─── The input

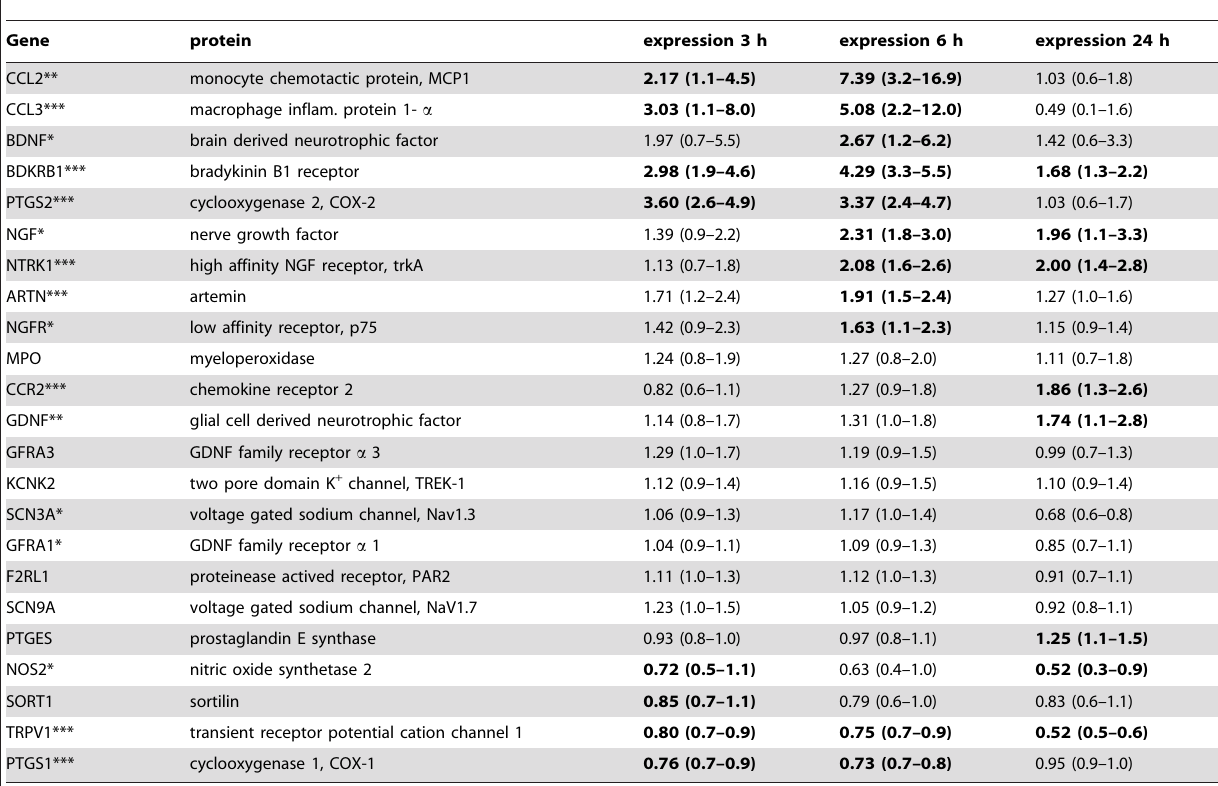
Table 1. Compilation of relative gene expression 3, 6 and 24 h after UV-C irradiation (n=14).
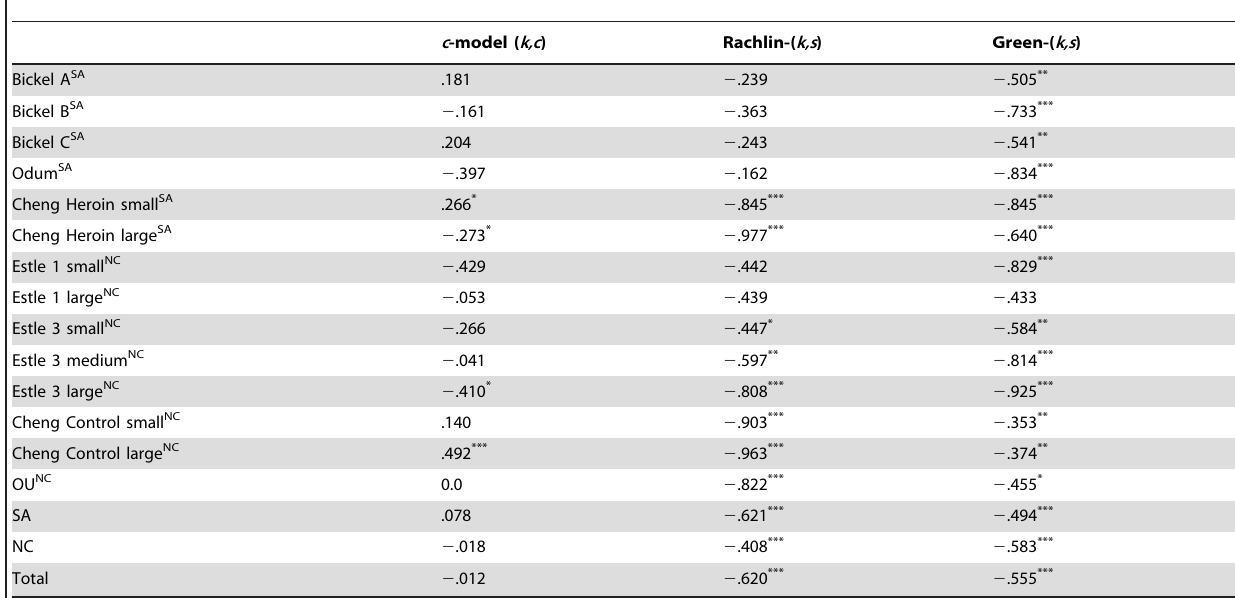
Table 8. Spearman Rank Correlations Between the Model Parameters.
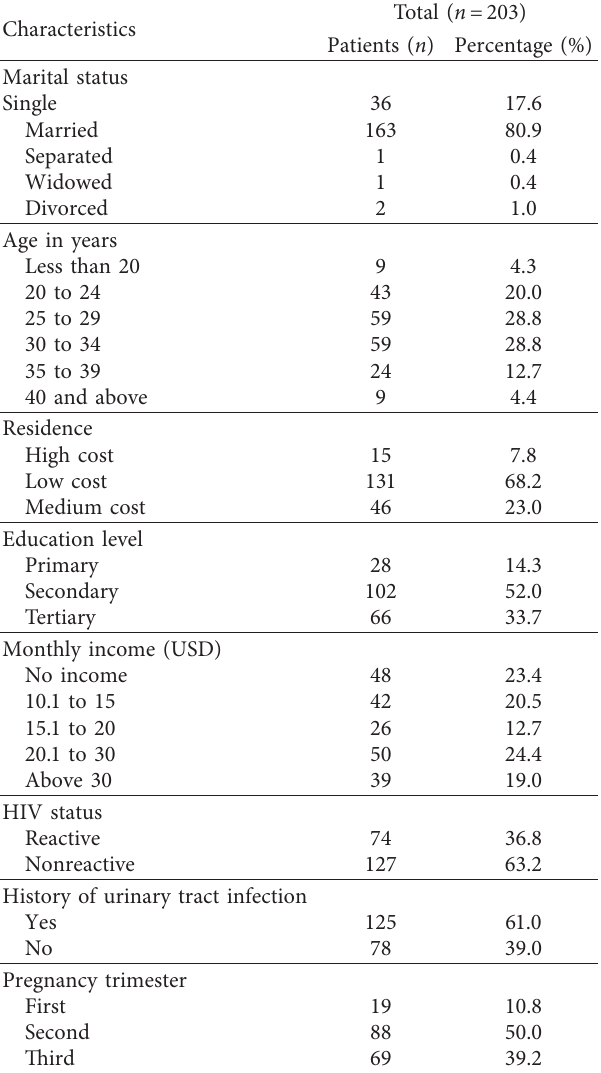
Table 1: Sociodemographic characteristics of study participants at Levy Mwanawasa University Teaching Hospital ( n �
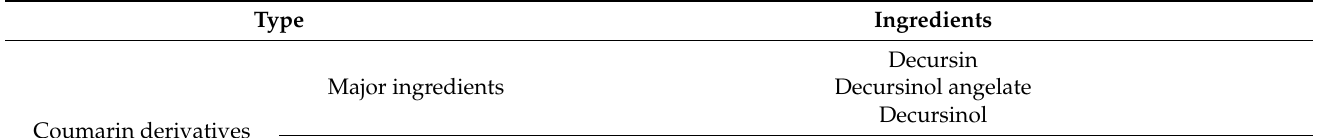
Table 1. Ingredients of Angelica gigas Nakai root extract (AGNE).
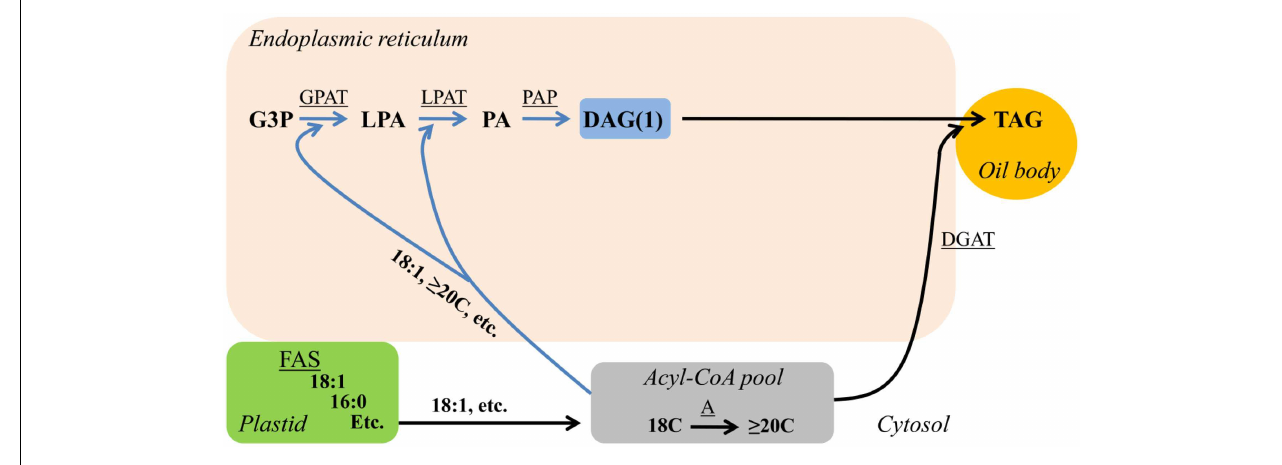
TAG, triacylglycerol. Enzymatic reactions are underlined: A, FA elongation; DGAT, acyl-CoA:DAG acyltransferase; FAS, fatty acid synthesis; GPAT, acyl-CoA:G3P acyltransferase; LPAT, acyl-CoA:LPA acyltransferase; PAP, PA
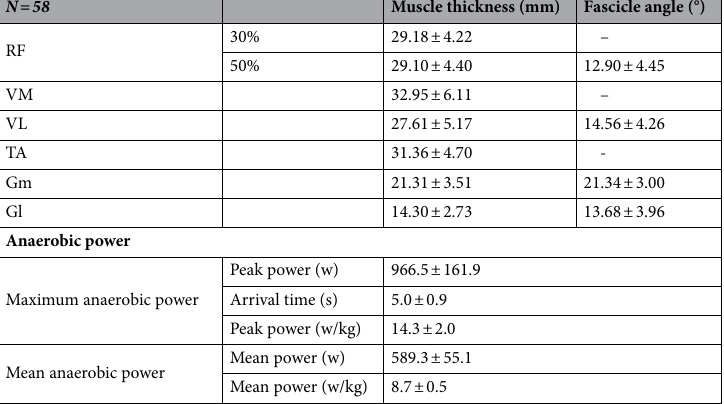
N = 58 Muscle thickness (mm) Fascicle angle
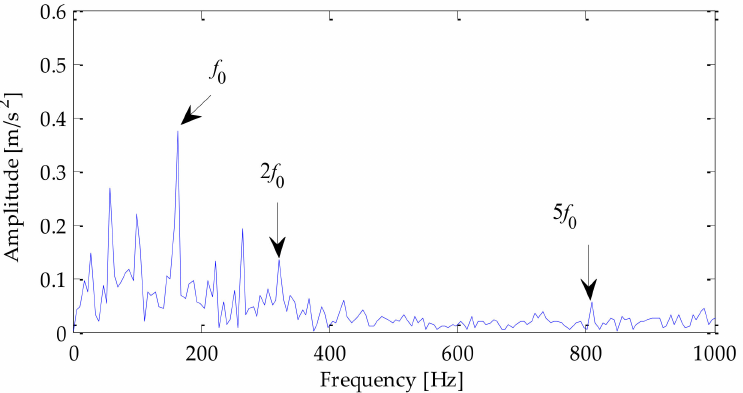
Figure 29. Analysis of signal envelope spectrum after noise reduction based on the proposed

──────

→ Description of the task
In the records above, find each line that mentions the string "Table", then copy it.

→ Answer for the task
Table 1. Compilation of relative gene expression 3, 6 and 24 h after UV-C irradiation (n=14).
Table 8. Spearman Rank Correlations Between the Model Parameters.
Table 1: Sociodemographic characteristics of study participants at Levy Mwanawasa University Teaching Hospital ( n �
Table 1. Ingredients of Angelica gigas Nakai root extract (AGNE).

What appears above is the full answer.